Şarkılar geldiler sonra. Kuzular geldiler. Köprüler geldiler. Buzdolapları geldiler. Dünyadaki bütün renkler ve kokular geldiler. Ağabeyim yanı başımda durup bekledi. Benim gözüm karardıkça onun gözleri parladı. Sonra ben rüyaya yattım. Ağabeyimdi rüyamda. Ateşler içinde yanıyordu. Uyandım, başımda. Rüyama bile hayıflandım. Henüz Mamoş isminde bir türkü yapılmıştı dünyada. Henüz eylül gelmemişti hiç. Hiçbir ciltçide hiçbir defter ciltlenmemişti.

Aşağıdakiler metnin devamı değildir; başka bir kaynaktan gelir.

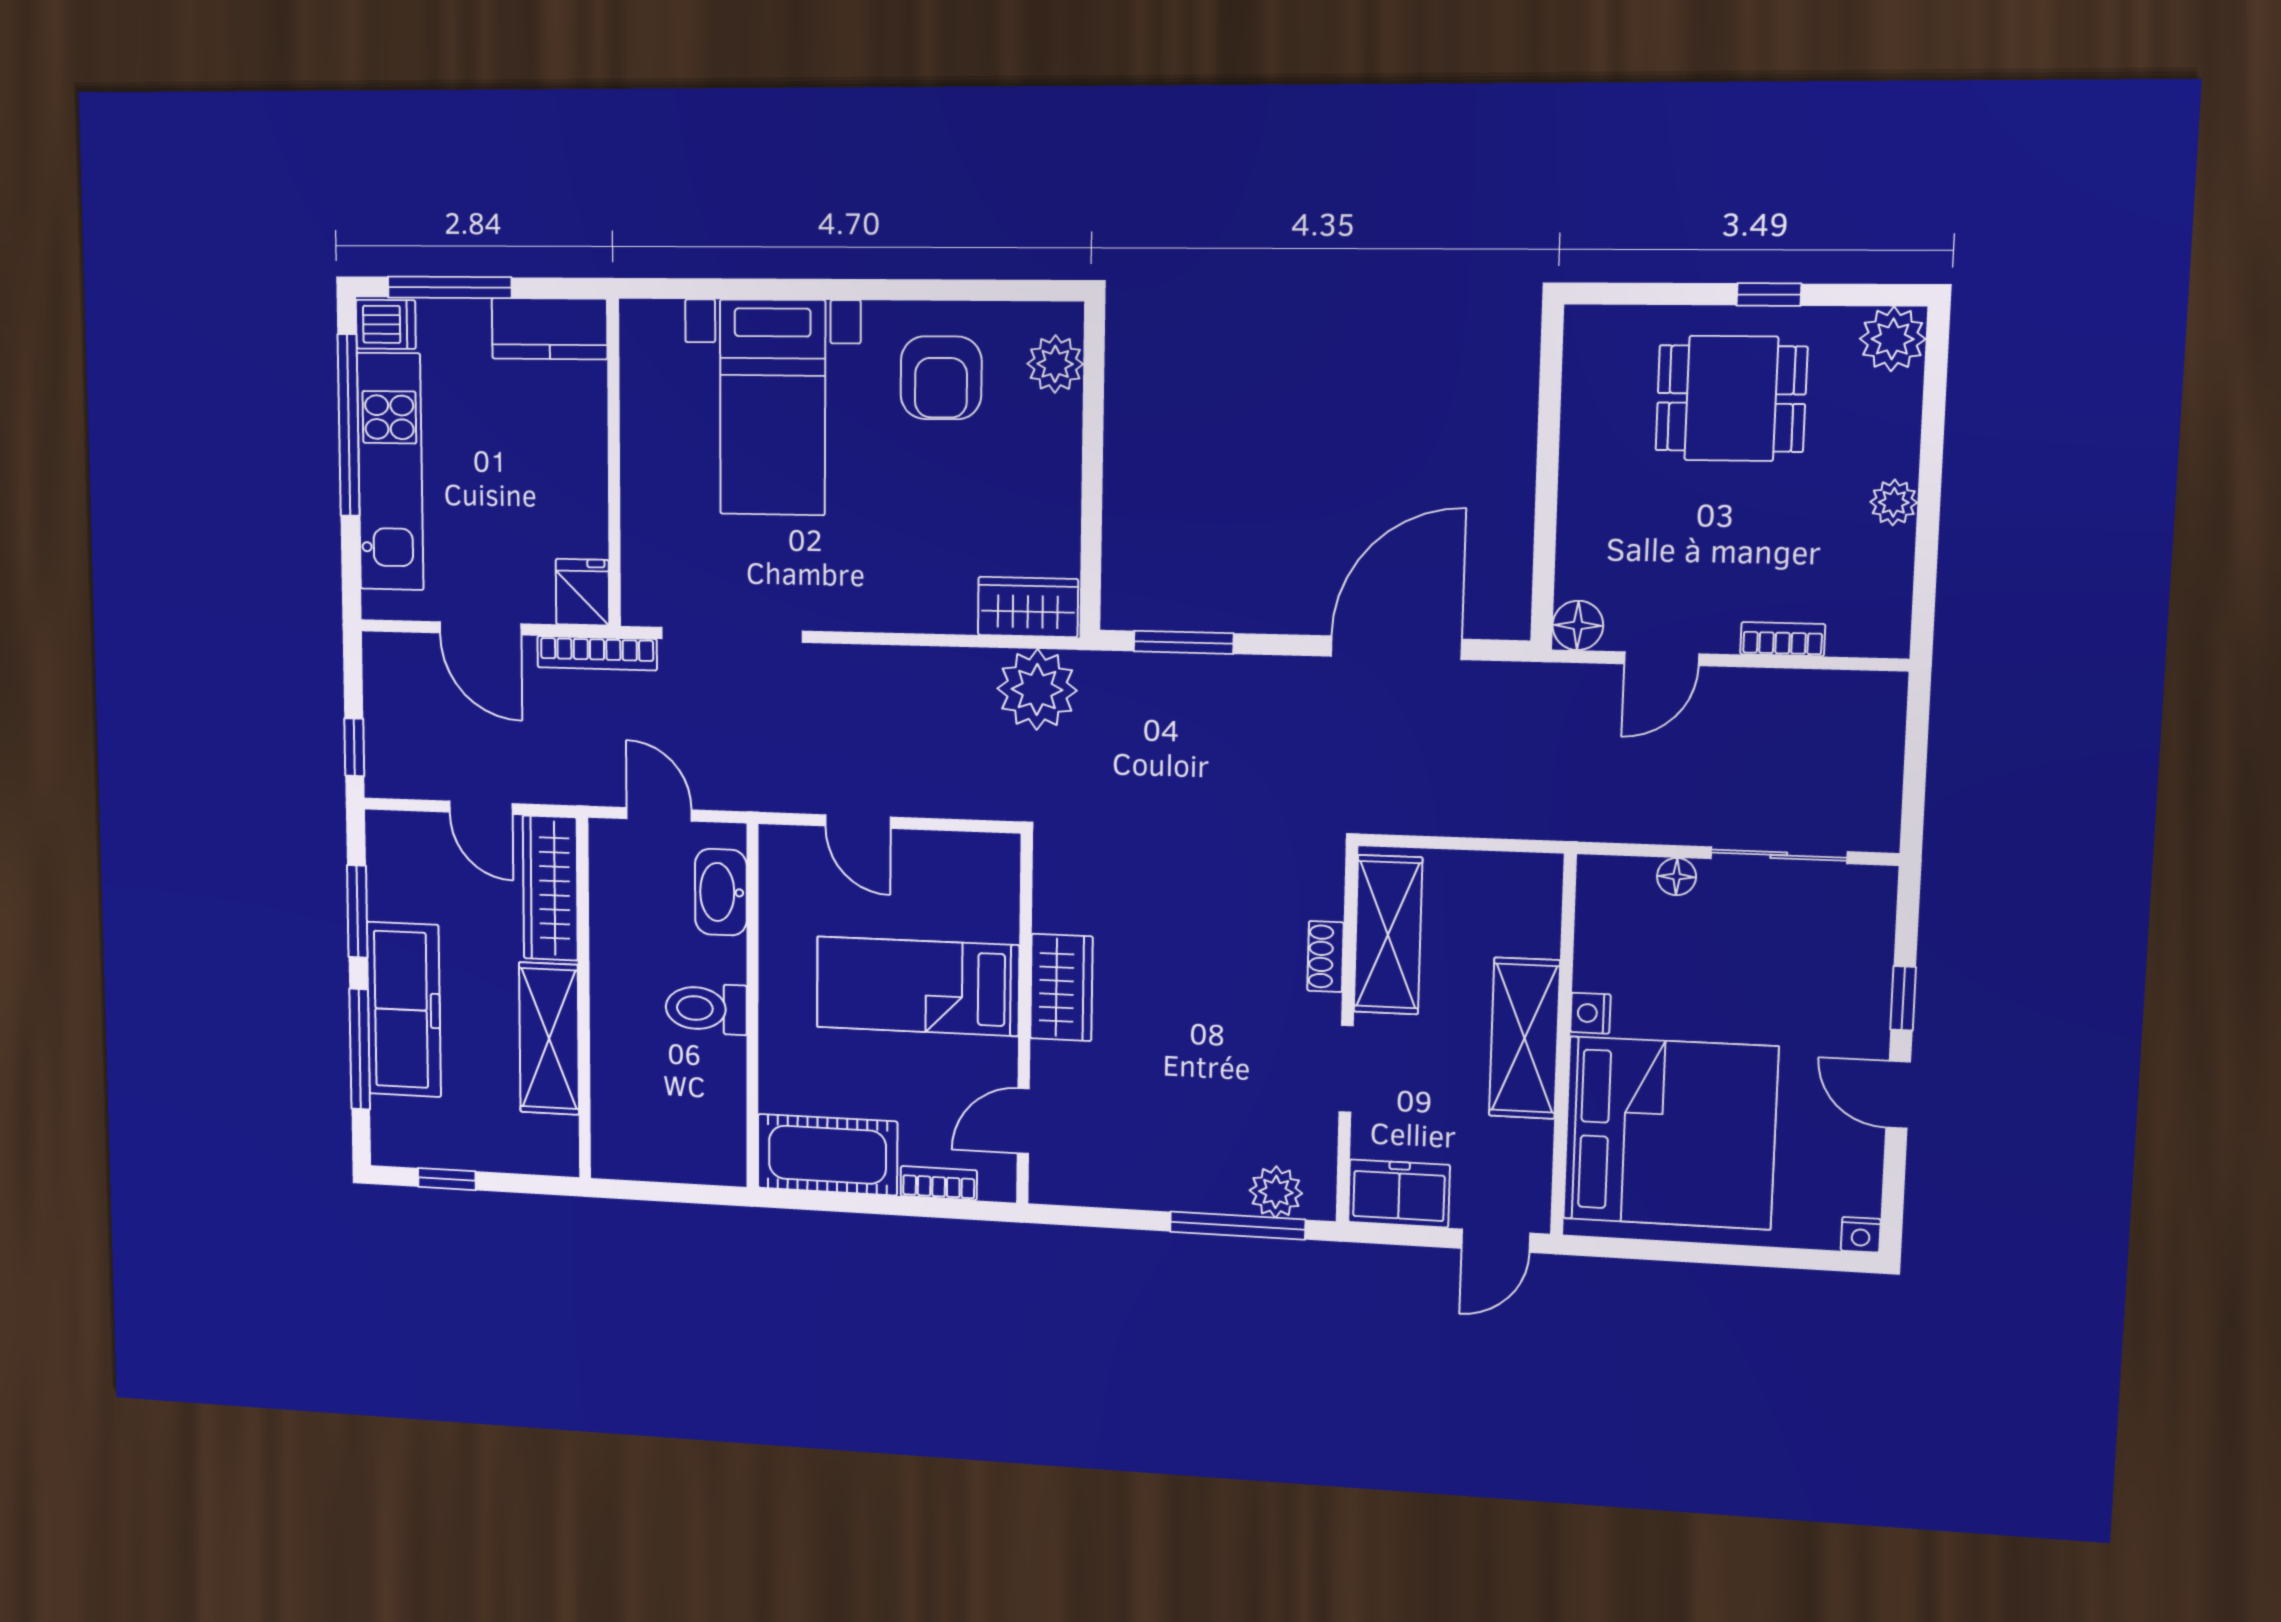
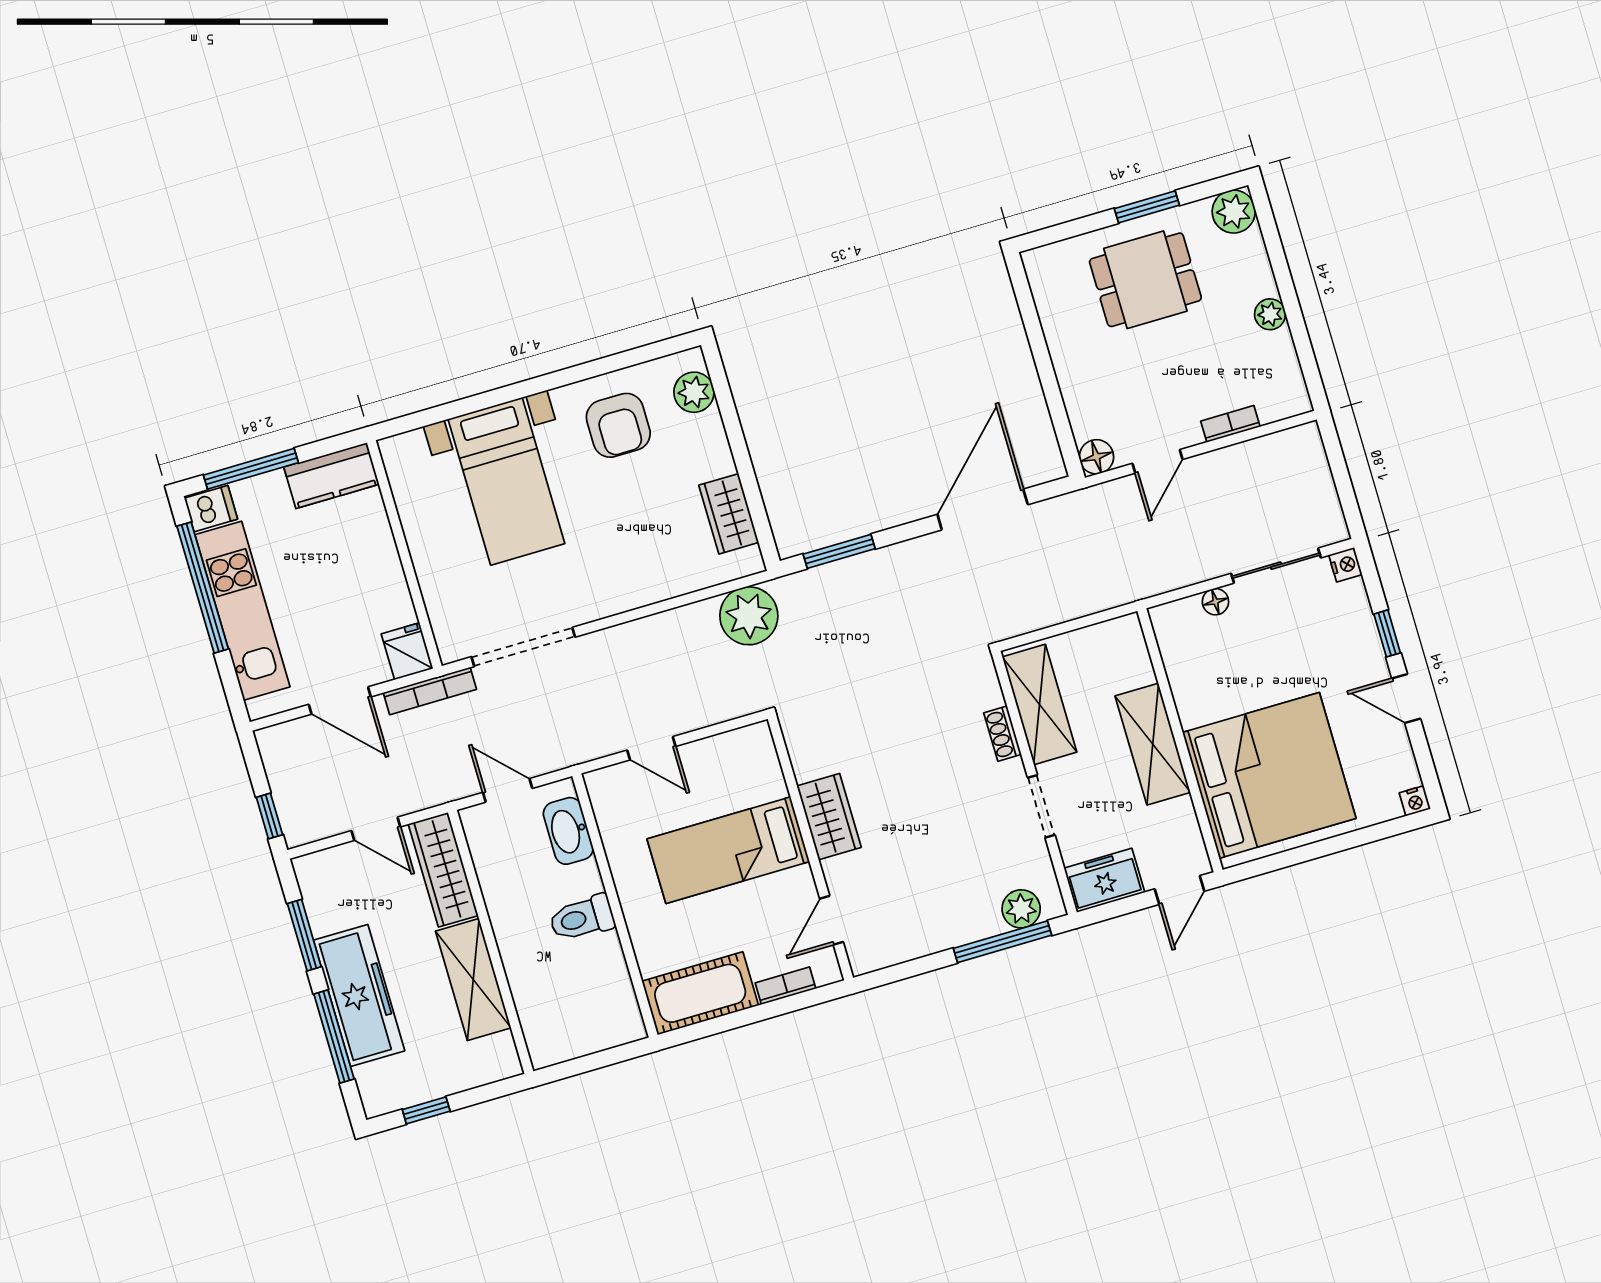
window: (1769, 295) -> (1147, 207), width x1.50
wardrobe: (1028, 607) -> (729, 514), moved, turned -90
nightstand: (1590, 1013) -> (1345, 565), moved, turned 180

Ağabeyim beni öldürdü sonra. Dağlar ve denizler yaratılmamıştı. Dreyfus bile yoktu daha. Öldüm sandı. Kuzuların yanından dönmüştüm. Ağabeyimin adını biliyorsunuz. Ben adımı hatırlamaya çalışıyorum. Sokaklarda başım önde yürüdüğüme göre ölmedim. Başımı kaldırıp dünyaya bakıyorum. Bir meydan var. Yaratılmış. Orada çiçekler görüyorum. Sadece çiçekler. Kendimle, bir daha mırıl mırıl konuşuyorum işte. Sesim dünyaya değiyormuş.